BEGIN Input records

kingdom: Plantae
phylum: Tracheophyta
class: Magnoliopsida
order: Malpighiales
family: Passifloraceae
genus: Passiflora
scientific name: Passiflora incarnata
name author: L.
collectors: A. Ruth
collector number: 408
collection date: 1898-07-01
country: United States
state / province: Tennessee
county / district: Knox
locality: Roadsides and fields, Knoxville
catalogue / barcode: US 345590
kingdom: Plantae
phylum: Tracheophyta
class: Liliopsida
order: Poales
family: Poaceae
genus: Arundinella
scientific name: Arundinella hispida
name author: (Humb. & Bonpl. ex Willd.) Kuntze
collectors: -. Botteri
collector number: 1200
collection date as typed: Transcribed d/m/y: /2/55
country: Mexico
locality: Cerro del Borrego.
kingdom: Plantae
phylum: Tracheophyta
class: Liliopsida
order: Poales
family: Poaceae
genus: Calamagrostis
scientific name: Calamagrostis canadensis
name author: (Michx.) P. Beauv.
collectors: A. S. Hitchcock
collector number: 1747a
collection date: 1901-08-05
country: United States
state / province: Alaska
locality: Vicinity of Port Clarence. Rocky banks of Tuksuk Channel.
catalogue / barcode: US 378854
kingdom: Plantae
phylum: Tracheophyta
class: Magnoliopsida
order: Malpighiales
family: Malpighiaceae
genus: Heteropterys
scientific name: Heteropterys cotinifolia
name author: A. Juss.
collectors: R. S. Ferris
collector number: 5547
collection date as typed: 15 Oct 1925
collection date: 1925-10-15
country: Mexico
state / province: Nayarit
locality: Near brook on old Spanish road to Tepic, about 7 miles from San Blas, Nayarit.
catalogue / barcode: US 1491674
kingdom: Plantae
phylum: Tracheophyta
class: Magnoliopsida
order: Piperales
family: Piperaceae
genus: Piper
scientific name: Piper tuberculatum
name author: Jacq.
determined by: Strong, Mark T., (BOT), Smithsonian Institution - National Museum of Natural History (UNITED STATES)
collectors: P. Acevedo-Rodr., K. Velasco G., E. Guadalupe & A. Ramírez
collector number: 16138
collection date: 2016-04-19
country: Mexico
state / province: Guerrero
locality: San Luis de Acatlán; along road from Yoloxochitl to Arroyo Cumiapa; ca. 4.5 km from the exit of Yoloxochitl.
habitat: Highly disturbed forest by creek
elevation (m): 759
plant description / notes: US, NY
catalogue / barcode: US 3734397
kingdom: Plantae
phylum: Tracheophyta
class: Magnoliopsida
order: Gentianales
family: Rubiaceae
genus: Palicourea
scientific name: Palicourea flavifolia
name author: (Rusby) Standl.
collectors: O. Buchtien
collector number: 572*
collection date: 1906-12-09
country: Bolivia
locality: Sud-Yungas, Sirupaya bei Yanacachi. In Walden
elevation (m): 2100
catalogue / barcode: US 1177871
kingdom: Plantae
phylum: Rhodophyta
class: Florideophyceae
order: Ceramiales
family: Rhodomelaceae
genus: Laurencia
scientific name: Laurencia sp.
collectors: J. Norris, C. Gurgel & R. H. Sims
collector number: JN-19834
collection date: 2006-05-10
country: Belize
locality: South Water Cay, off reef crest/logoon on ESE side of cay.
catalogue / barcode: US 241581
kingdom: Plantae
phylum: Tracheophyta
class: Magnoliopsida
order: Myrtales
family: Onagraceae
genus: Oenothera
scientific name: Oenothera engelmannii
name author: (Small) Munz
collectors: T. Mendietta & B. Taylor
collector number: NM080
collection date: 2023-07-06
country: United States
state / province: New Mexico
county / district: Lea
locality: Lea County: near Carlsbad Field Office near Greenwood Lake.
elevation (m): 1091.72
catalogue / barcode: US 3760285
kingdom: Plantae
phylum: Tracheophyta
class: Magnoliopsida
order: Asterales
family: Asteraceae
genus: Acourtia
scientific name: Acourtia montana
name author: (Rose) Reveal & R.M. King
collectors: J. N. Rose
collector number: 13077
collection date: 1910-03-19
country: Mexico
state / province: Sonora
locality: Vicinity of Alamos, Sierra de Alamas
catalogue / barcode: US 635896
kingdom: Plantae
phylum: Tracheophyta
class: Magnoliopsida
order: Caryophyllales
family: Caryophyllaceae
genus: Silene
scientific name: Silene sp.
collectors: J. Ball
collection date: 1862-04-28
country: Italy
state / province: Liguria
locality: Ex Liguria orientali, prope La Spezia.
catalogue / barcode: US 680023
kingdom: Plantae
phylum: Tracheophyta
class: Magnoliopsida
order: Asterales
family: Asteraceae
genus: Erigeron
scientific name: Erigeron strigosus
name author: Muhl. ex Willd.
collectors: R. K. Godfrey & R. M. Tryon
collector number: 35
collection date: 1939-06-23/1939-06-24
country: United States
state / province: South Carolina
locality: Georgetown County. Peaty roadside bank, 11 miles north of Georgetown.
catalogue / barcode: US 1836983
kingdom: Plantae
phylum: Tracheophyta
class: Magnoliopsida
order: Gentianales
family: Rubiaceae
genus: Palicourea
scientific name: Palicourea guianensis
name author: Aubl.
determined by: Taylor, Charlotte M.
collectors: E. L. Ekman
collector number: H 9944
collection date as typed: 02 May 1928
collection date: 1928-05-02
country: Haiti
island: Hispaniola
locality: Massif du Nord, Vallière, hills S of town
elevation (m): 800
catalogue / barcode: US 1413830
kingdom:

END Input records

◆ Exercise aim
Reproduce every line of the records above, unchanged and in the same order.

◆ Exercise output
kingdom: Plantae
phylum: Tracheophyta
class: Magnoliopsida
order: Malpighiales
family: Passifloraceae
genus: Passiflora
scientific name: Passiflora incarnata
name author: L.
collectors: A. Ruth
collector number: 408
collection date: 1898-07-01
country: United States
state / province: Tennessee
county / district: Knox
locality: Roadsides and fields, Knoxville
catalogue / barcode: US 345590
kingdom: Plantae
phylum: Tracheophyta
class: Liliopsida
order: Poales
family: Poaceae
genus: Arundinella
scientific name: Arundinella hispida
name author: (Humb. & Bonpl. ex Willd.) Kuntze
collectors: -. Botteri
collector number: 1200
collection date as typed: Transcribed d/m/y: /2/55
country: Mexico
locality: Cerro del Borrego.
kingdom: Plantae
phylum: Tracheophyta
class: Liliopsida
order: Poales
family: Poaceae
genus: Calamagrostis
scientific name: Calamagrostis canadensis
name author: (Michx.) P. Beauv.
collectors: A. S. Hitchcock
collector number: 1747a
collection date: 1901-08-05
country: United States
state / province: Alaska
locality: Vicinity of Port Clarence. Rocky banks of Tuksuk Channel.
catalogue / barcode: US 378854
kingdom: Plantae
phylum: Tracheophyta
class: Magnoliopsida
order: Malpighiales
family: Malpighiaceae
genus: Heteropterys
scientific name: Heteropterys cotinifolia
name author: A. Juss.
collectors: R. S. Ferris
collector number: 5547
collection date as typed: 15 Oct 1925
collection date: 1925-10-15
country: Mexico
state / province: Nayarit
locality: Near brook on old Spanish road to Tepic, about 7 miles from San Blas, Nayarit.
catalogue / barcode: US 1491674
kingdom: Plantae
phylum: Tracheophyta
class: Magnoliopsida
order: Piperales
family: Piperaceae
genus: Piper
scientific name: Piper tuberculatum
name author: Jacq.
determined by: Strong, Mark T., (BOT), Smithsonian Institution - National Museum of Natural History (UNITED STATES)
collectors: P. Acevedo-Rodr., K. Velasco G., E. Guadalupe & A. Ramírez
collector number: 16138
collection date: 2016-04-19
country: Mexico
state / province: Guerrero
locality: San Luis de Acatlán; along road from Yoloxochitl to Arroyo Cumiapa; ca. 4.5 km from the exit of Yoloxochitl.
habitat: Highly disturbed forest by creek
elevation (m): 759
plant description / notes: US, NY
catalogue / barcode: US 3734397
kingdom: Plantae
phylum: Tracheophyta
class: Magnoliopsida
order: Gentianales
family: Rubiaceae
genus: Palicourea
scientific name: Palicourea flavifolia
name author: (Rusby) Standl.
collectors: O. Buchtien
collector number: 572*
collection date: 1906-12-09
country: Bolivia
locality: Sud-Yungas, Sirupaya bei Yanacachi. In Walden
elevation (m): 2100
catalogue / barcode: US 1177871
kingdom: Plantae
phylum: Rhodophyta
class: Florideophyceae
order: Ceramiales
family: Rhodomelaceae
genus: Laurencia
scientific name: Laurencia sp.
collectors: J. Norris, C. Gurgel & R. H. Sims
collector number: JN-19834
collection date: 2006-05-10
country: Belize
locality: South Water Cay, off reef crest/logoon on ESE side of cay.
catalogue / barcode: US 241581
kingdom: Plantae
phylum: Tracheophyta
class: Magnoliopsida
order: Myrtales
family: Onagraceae
genus: Oenothera
scientific name: Oenothera engelmannii
name author: (Small) Munz
collectors: T. Mendietta & B. Taylor
collector number: NM080
collection date: 2023-07-06
country: United States
state / province: New Mexico
county / district: Lea
locality: Lea County: near Carlsbad Field Office near Greenwood Lake.
elevation (m): 1091.72
catalogue / barcode: US 3760285
kingdom: Plantae
phylum: Tracheophyta
class: Magnoliopsida
order: Asterales
family: Asteraceae
genus: Acourtia
scientific name: Acourtia montana
name author: (Rose) Reveal & R.M. King
collectors: J. N. Rose
collector number: 13077
collection date: 1910-03-19
country: Mexico
state / province: Sonora
locality: Vicinity of Alamos, Sierra de Alamas
catalogue / barcode: US 635896
kingdom: Plantae
phylum: Tracheophyta
class: Magnoliopsida
order: Caryophyllales
family: Caryophyllaceae
genus: Silene
scientific name: Silene sp.
collectors: J. Ball
collection date: 1862-04-28
country: Italy
state / province: Liguria
locality: Ex Liguria orientali, prope La Spezia.
catalogue / barcode: US 680023
kingdom: Plantae
phylum: Tracheophyta
class: Magnoliopsida
order: Asterales
family: Asteraceae
genus: Erigeron
scientific name: Erigeron strigosus
name author: Muhl. ex Willd.
collectors: R. K. Godfrey & R. M. Tryon
collector number: 35
collection date: 1939-06-23/1939-06-24
country: United States
state / province: South Carolina
locality: Georgetown County. Peaty roadside bank, 11 miles north of Georgetown.
catalogue / barcode: US 1836983
kingdom: Plantae
phylum: Tracheophyta
class: Magnoliopsida
order: Gentianales
family: Rubiaceae
genus: Palicourea
scientific name: Palicourea guianensis
name author: Aubl.
determined by: Taylor, Charlotte M.
collectors: E. L. Ekman
collector number: H 9944
collection date as typed: 02 May 1928
collection date: 1928-05-02
country: Haiti
island: Hispaniola
locality: Massif du Nord, Vallière, hills S of town
elevation (m): 800
catalogue / barcode: US 1413830
kingdom:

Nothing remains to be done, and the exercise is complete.